Somewhere, deep within our primeval cores the suspicion rests that we are each remarkable. (The problem seems to arise when we substitute the natural yearning to fulfill the measure of our creation with a destructive pride. I.e., when those feelings of potential and possibility become instead comparative, and we measure ourselves against one another). Who among us, in a moment of clarity and stillness has not gazed into the night sky made brilliant with the burning of distant suns, and sensed in a small way that we are all so much more than mortal?
As Terryl and Fionna Givens have expressed elegantly:
Let me but be taught the mystery of my being,” pleads one of Lord Byron’s characters, in tones the apostle Paul would have readily understood. Paul wrote a beautiful hymn to charity, which the King James translators rendered in part, “For now we see through a glass darkly.” By “glass” they meant a looking glass, a mirror. The original actually reads, “We see in a mirror, dimly” (NRSV). In other words, we are the mystery yet to be revealed. It is our own identity that we must struggle to discern, before we can rightly perceive our place in the cosmos and our relation to the Divine. With the poet John Keats we feel to say, “Do you not think I strive—to know myself?” And like him, we find ourselves, “straining at particles of light in the midst of a great darkness.” Straining because we never feel completely at home in this world and because we sense we carry within us clues to our origins. We experience those sparks in the night as though we were archaeologists glimpsing familiar fragments of our lost culture, not relics of an alien world. It is more than the recurrent intimations of a different sphere, a different domain of existence only dimly perceived, that haunt us. It is the familiarity we cannot shake, which tells us as much about ourselves as about those realms beyond the veil that shrouds our life in mystery. [doc. #7979 Terryl and Fiona Givens]

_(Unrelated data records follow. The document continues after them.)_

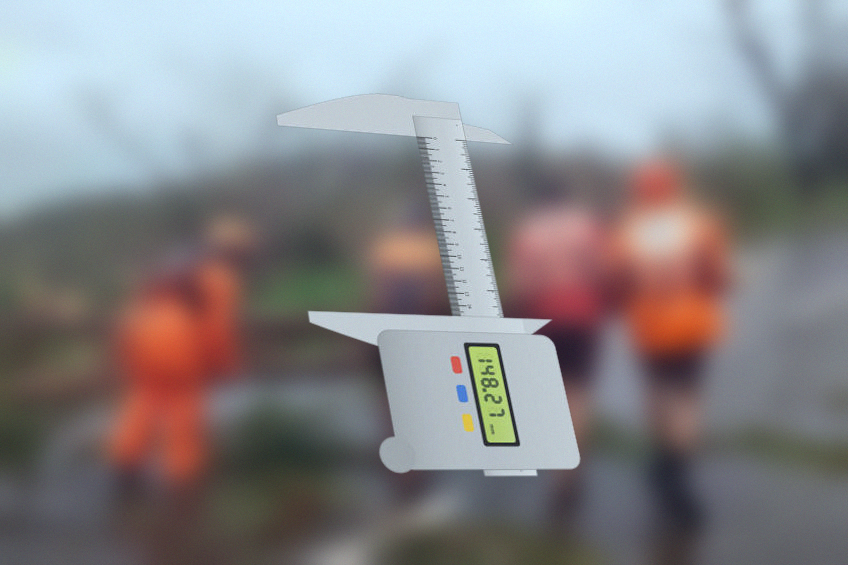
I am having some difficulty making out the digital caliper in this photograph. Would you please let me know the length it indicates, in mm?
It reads 148.27 mm
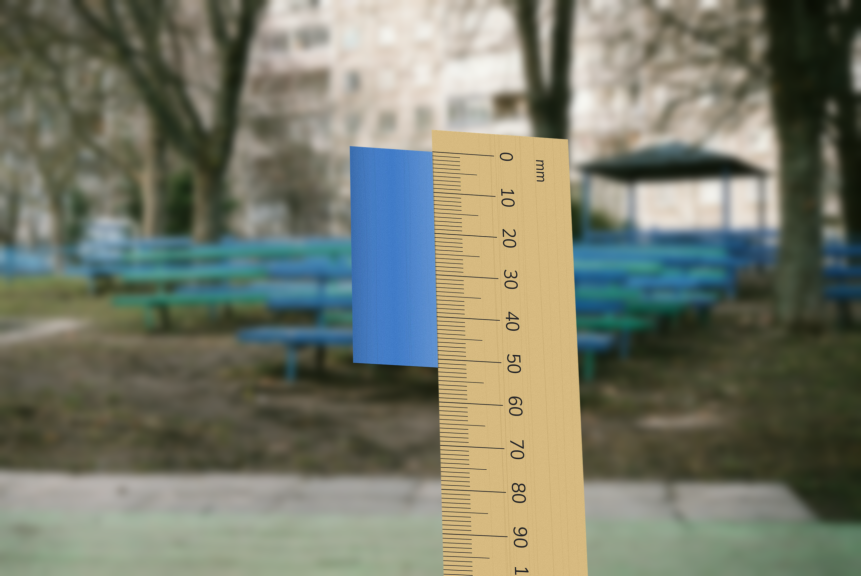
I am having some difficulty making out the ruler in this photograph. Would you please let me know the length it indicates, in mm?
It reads 52 mm
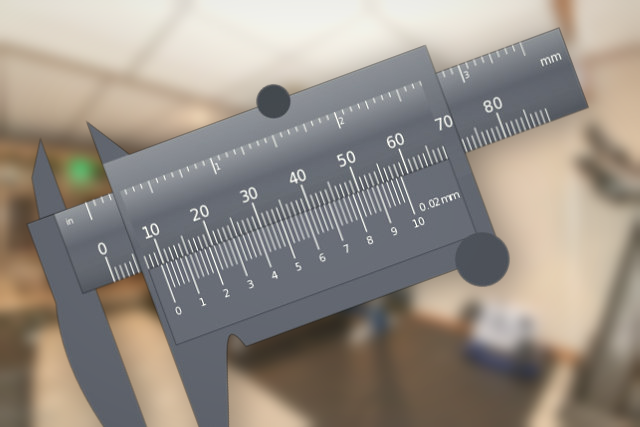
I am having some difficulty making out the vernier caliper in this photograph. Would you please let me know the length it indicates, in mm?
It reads 9.5 mm
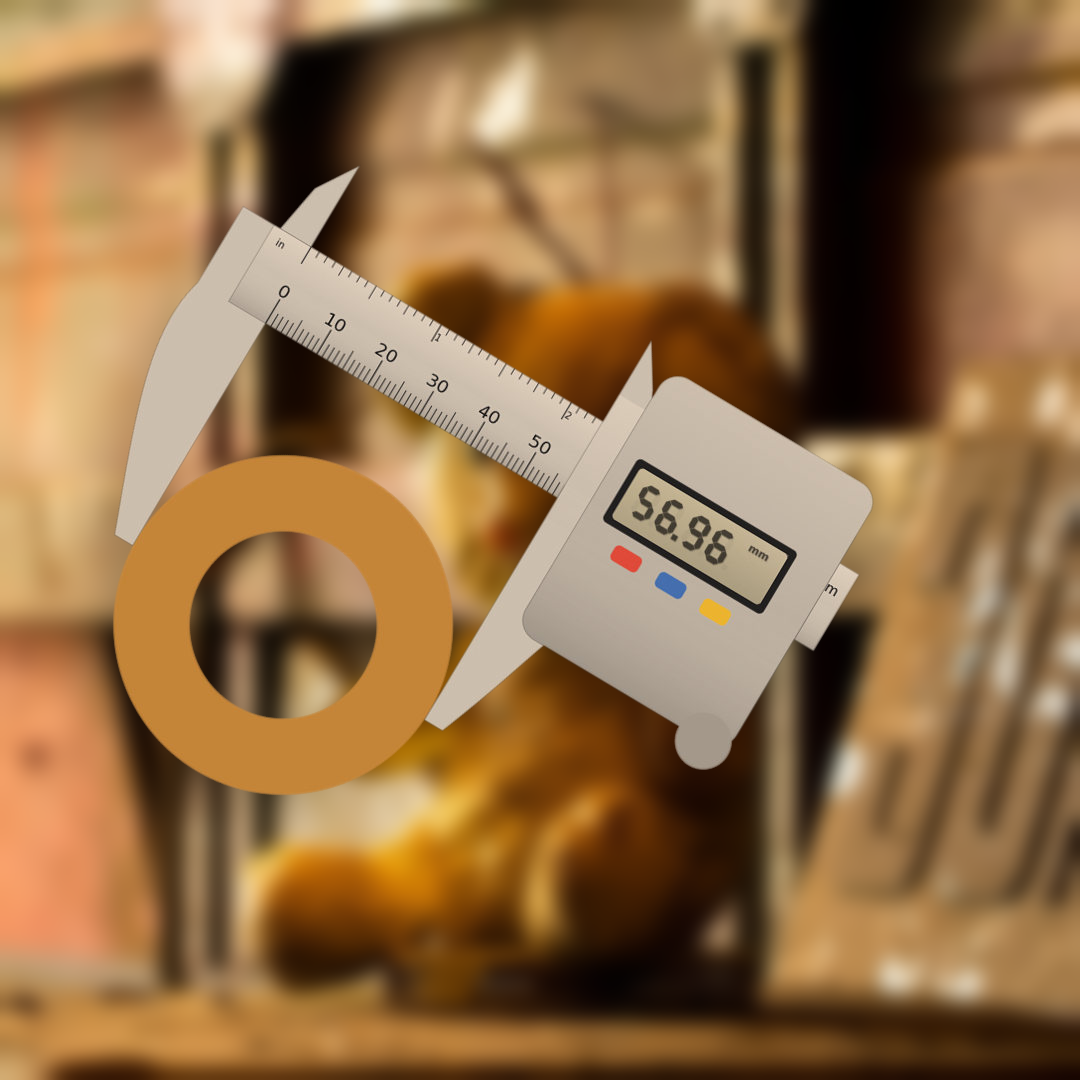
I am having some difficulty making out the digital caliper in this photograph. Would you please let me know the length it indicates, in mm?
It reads 56.96 mm
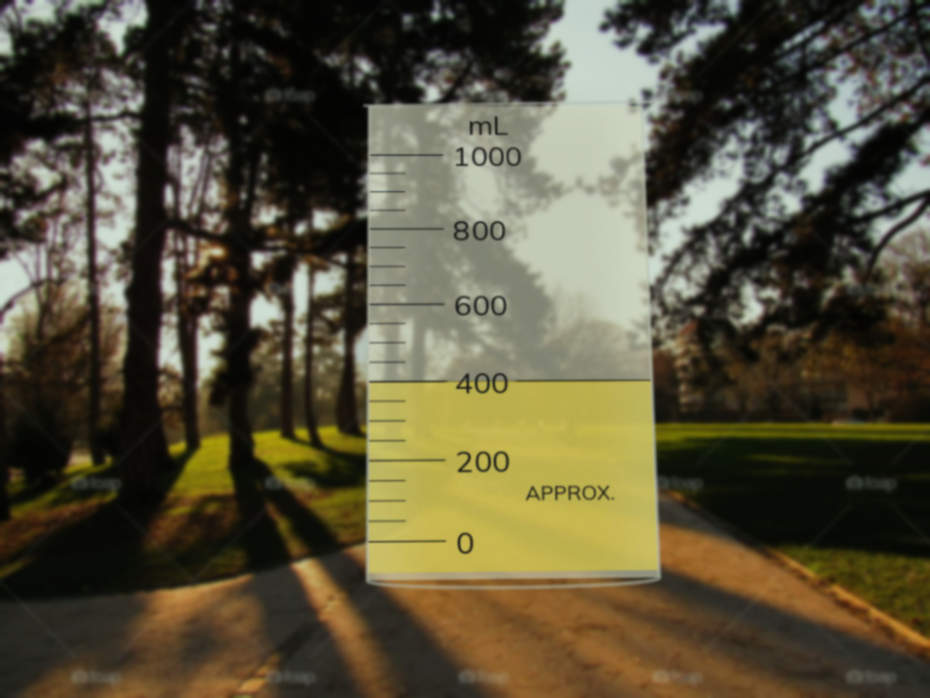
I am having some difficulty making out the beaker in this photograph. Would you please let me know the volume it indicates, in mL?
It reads 400 mL
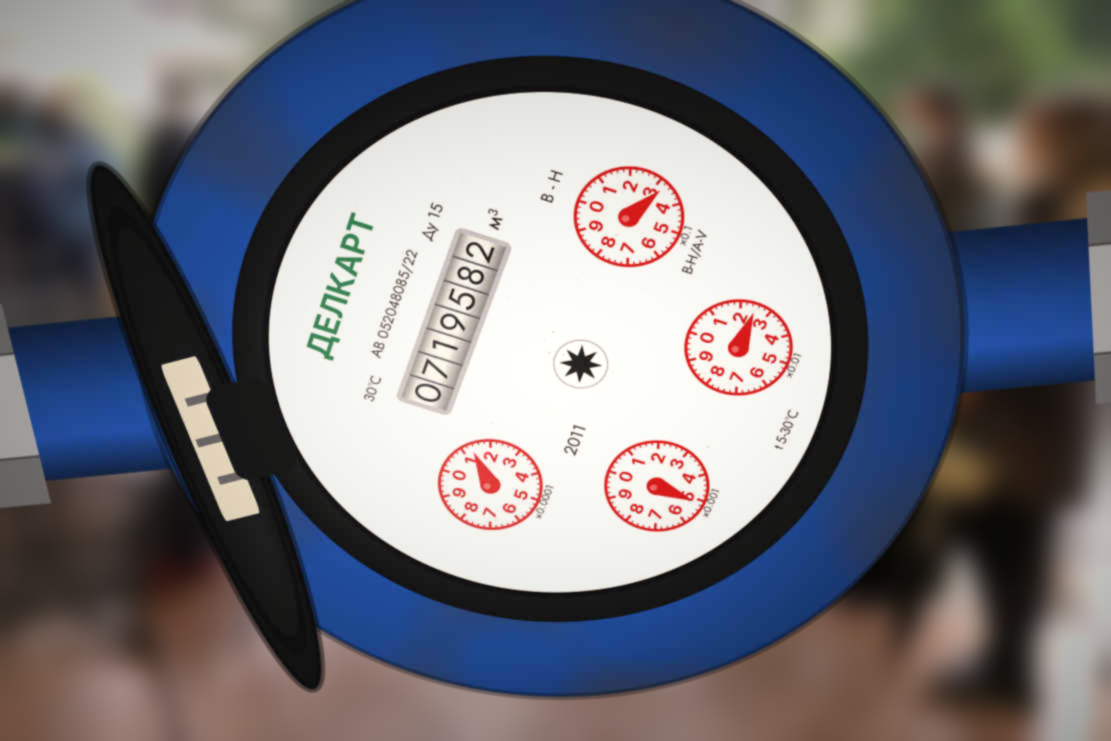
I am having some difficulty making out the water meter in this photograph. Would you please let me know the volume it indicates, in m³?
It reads 719582.3251 m³
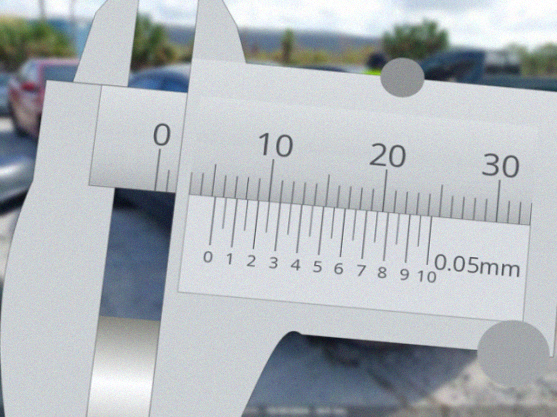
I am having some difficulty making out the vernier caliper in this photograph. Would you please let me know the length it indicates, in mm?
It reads 5.3 mm
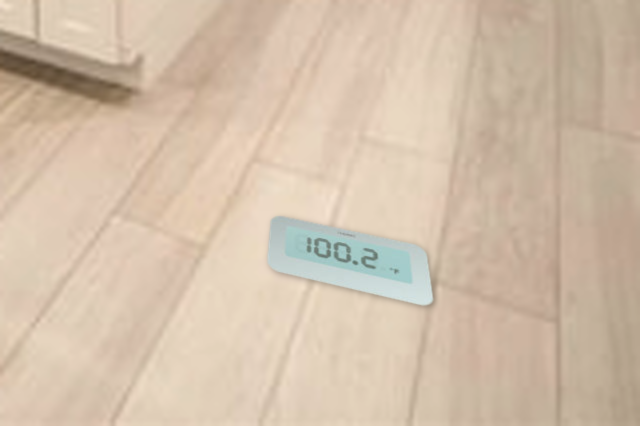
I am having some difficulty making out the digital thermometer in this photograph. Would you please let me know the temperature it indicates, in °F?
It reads 100.2 °F
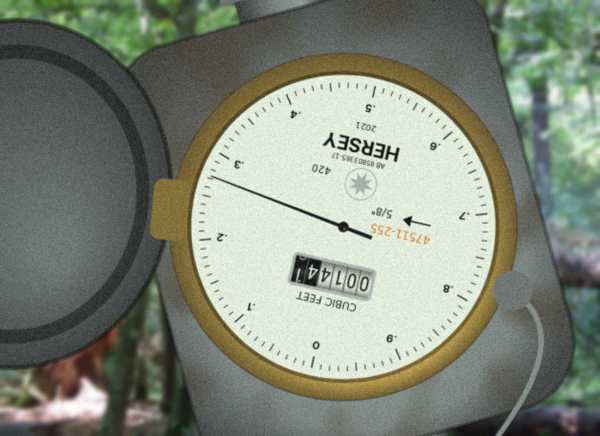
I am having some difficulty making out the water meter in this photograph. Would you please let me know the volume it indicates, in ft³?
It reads 1441.27 ft³
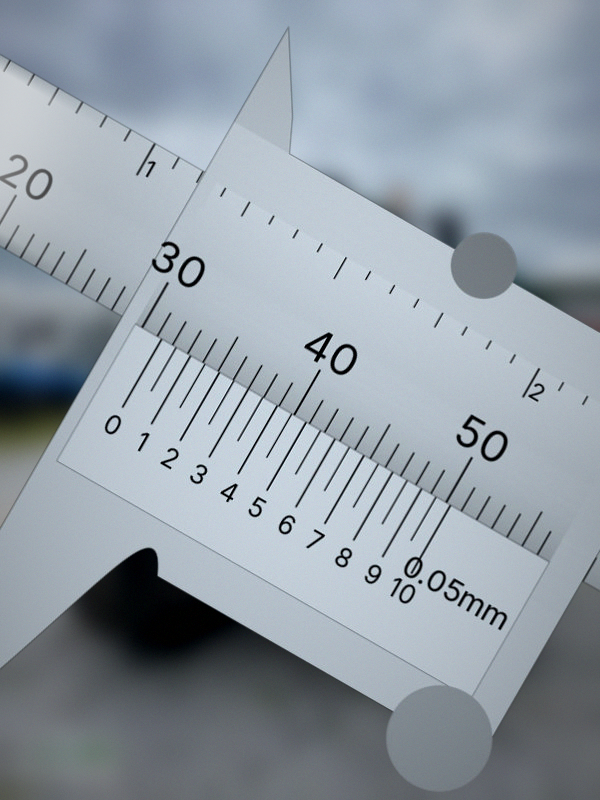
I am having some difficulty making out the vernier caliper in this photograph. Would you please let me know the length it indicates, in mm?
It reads 31.3 mm
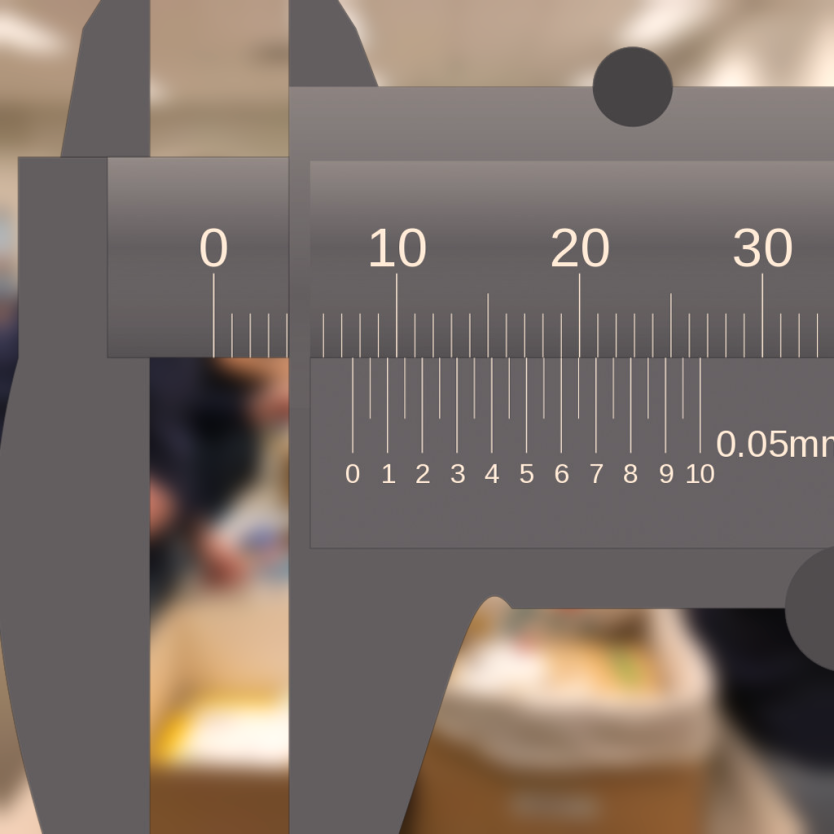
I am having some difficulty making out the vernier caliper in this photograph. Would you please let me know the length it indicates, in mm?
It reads 7.6 mm
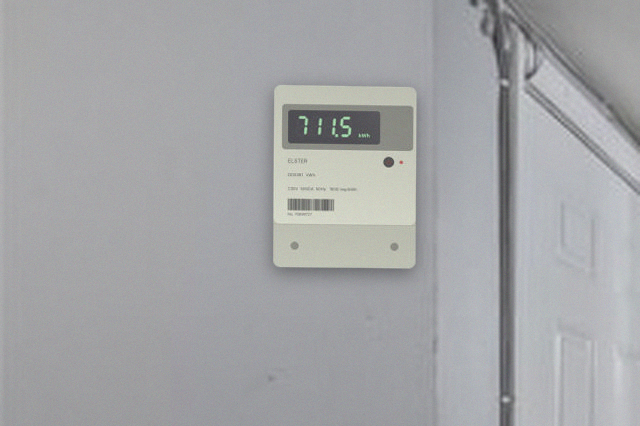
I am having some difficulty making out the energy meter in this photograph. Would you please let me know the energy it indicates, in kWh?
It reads 711.5 kWh
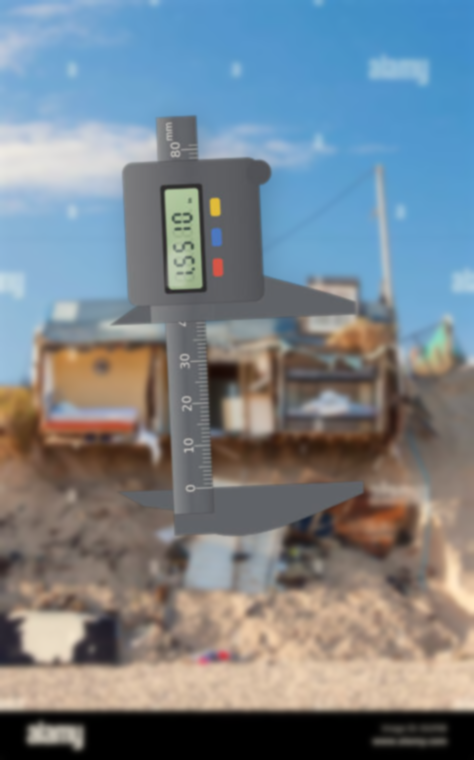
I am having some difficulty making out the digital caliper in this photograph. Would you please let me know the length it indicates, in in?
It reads 1.5510 in
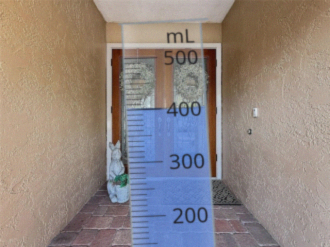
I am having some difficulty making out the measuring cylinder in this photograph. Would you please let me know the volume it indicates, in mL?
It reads 400 mL
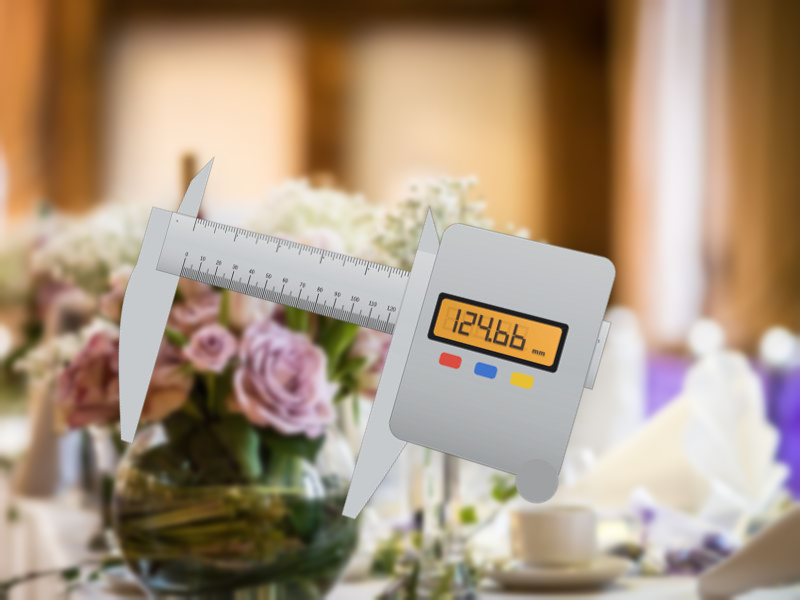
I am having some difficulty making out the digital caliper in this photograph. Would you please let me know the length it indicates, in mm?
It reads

Yes, there are those of us who at times reluctantly, awkwardly, wrestle with belief, as we struggle against our doubting dispositions. However, in other, more sacred and lucid moments, we may be given astounding, life-altering glimpses of “things as they really are” and understand that after all, His yoke is easy, His burden is light. We may find ourselves straining to believe an unbelievable “religion,” a philosophy that men have wrapped in superstition and falsehood, then remember that the authentic language of God and the language of the Creeds are often two different tongues.